Using Weebly you can create regular pages as well as “blog” pages, which list the posts that belong to that blog (a site can have multiple blogs), and product pages, listing products. And of course you can create individual blog posts or individual products. You can present the information contained in any of those items using a number of different layouts, and you can include certain blocks of useful information, such a list of blog post categories, on a page of blog posts, to allow visitors to browse more easily.
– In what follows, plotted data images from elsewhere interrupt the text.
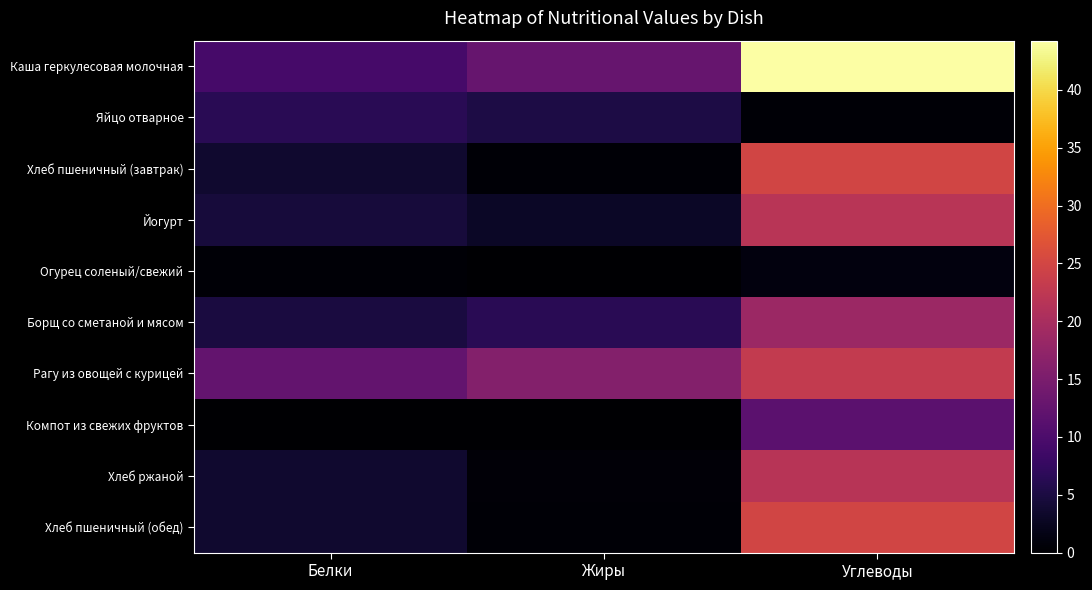

Rank the series by their maximum value, from highest to lowest.

Каша геркулесовая молочная, Хлеб пшеничный (завтрак), Хлеб пшеничный (обед), Рагу из овощей с курицей, Йогурт, Хлеб ржаной, Борщ со сметаной и мясом, Компот из свежих фруктов, Яйцо отварное, Огурец соленый/свежий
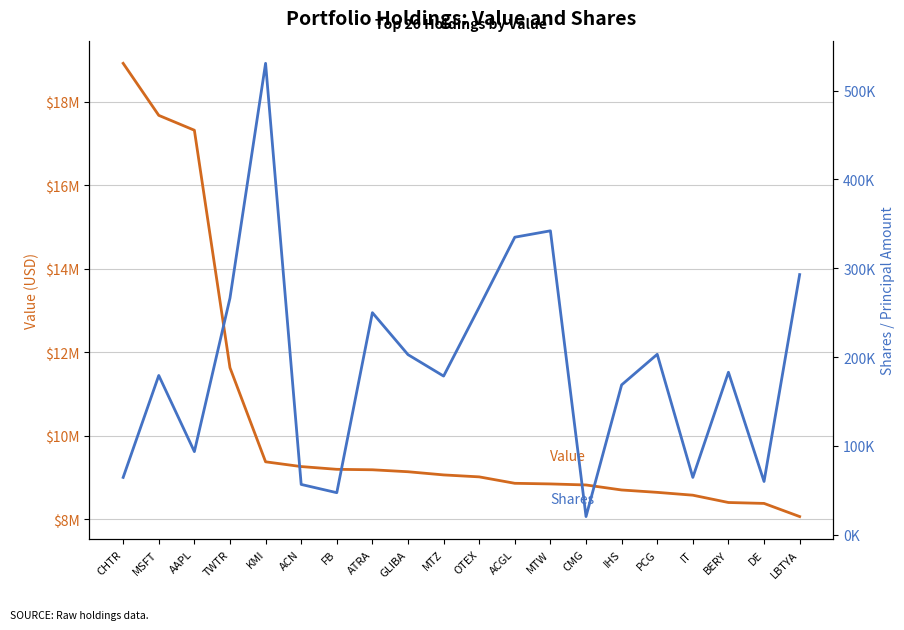

Reading right to left, extract all data points from this chart.

Value: LBTYA=8064000	DE=8379000	BERY=8401000	IT=8576000	PCG=8644000	IHS=8701000	CMG=8821000	MTW=8846000	ACGL=8861000	OTEX=9015000	MTZ=9062000	GLIBA=9138000	ATRA=9185000	FB=9196000	ACN=9262000	KMI=9376000	TWTR=11631000	AAPL=17321000	MSFT=17677000	CHTR=18924000
Shares or principal amount: LBTYA=292814	DE=59939	BERY=182871	IT=64533	PCG=203095	IHS=168657	CMG=20449	MTW=342076	ACGL=334896	OTEX=256180	MTZ=178565	GLIBA=202717	ATRA=249931	FB=47325	ACN=56616	KMI=530592	TWTR=266349	AAPL=93573	MSFT=179263	CHTR=64540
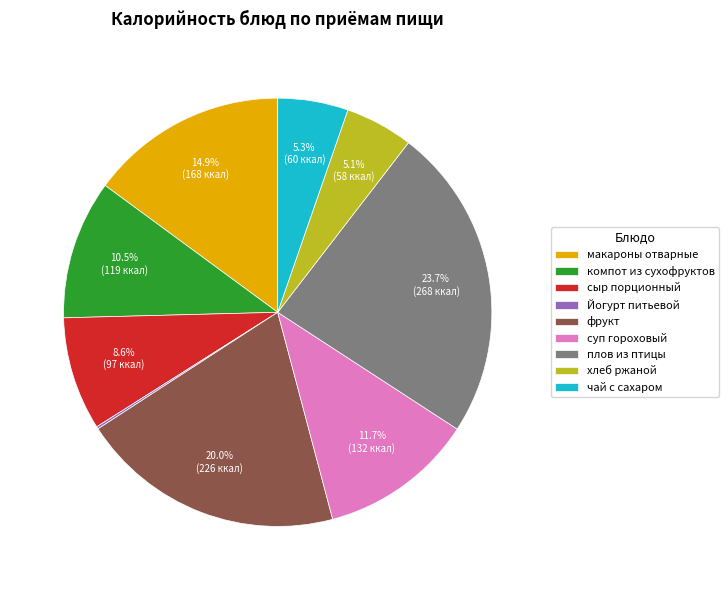

Is чай с сахаром the majority of the pie?

No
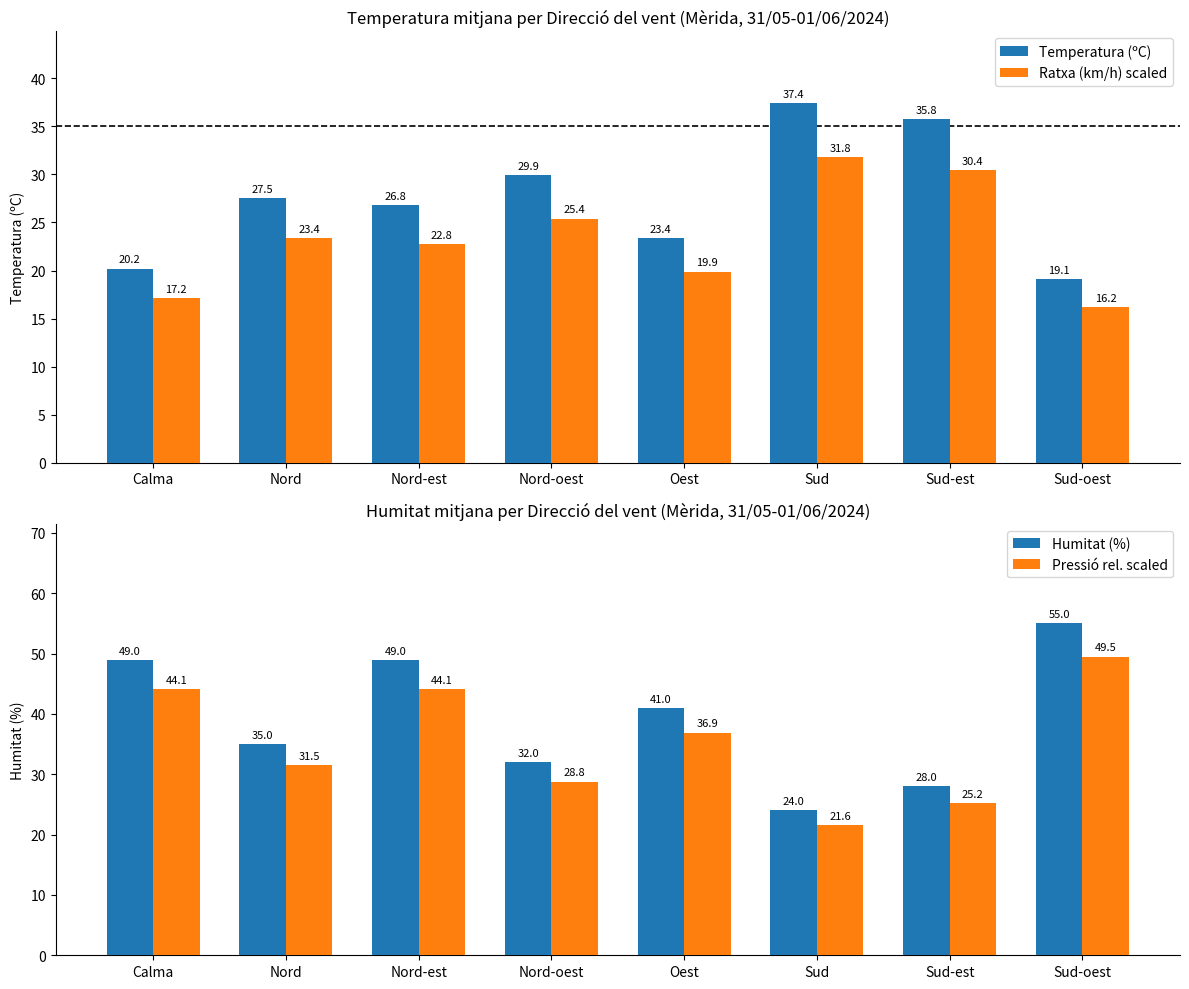

What is the sum of all Humitat (%) values?

313.0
What you can’t do is mix information across pages — you can’t add a list of blog posts to a regular page, or highlight certain types of related products within a post. (You can manually create links to specific products, but you can’t use a formula to list products of type X next to posts of category Y.) The place where this is may be particularly noticeable is when creating a home page, where you may want to feature the most recent information from multiple sections of your site.
And of course, with Weebly, you’re limited to the two types of information (blog posts and products) and categories for those items. WordPress doesn’t limit you: you can use it for recipes, products, lectures, sermons, movie reviews, portfolio items — any kind of information you like. And each of those types of information can be set up to include whatever bits and pieces you want – ingredients and prep time for recipes; ratings and actors for movies, and so on. If your needs are simple and all you want is blog posts and/or products, Weebly may serve your purposes just fine. There is no reason a movie review can’t be a blog post with a category of movie review. It’s when you want to systematically include some aspect more than title and category — say, ratings for movies — that you start to be constrained by Weebly. Or if you want to have control over what order those reviews are presented in (by title, say, instead of date of publication).
Conclusion
I was genuinely impressed by how much you could do with Weebly. It’s certainly come a long way from the last time I used it, when it was suited only to extremely simple, brochure-type websites. Though I would never use it myself, I have a much better idea of which potential clients I should steer in their direction — and it’s certainly a possibility for a larger number than I’d thought.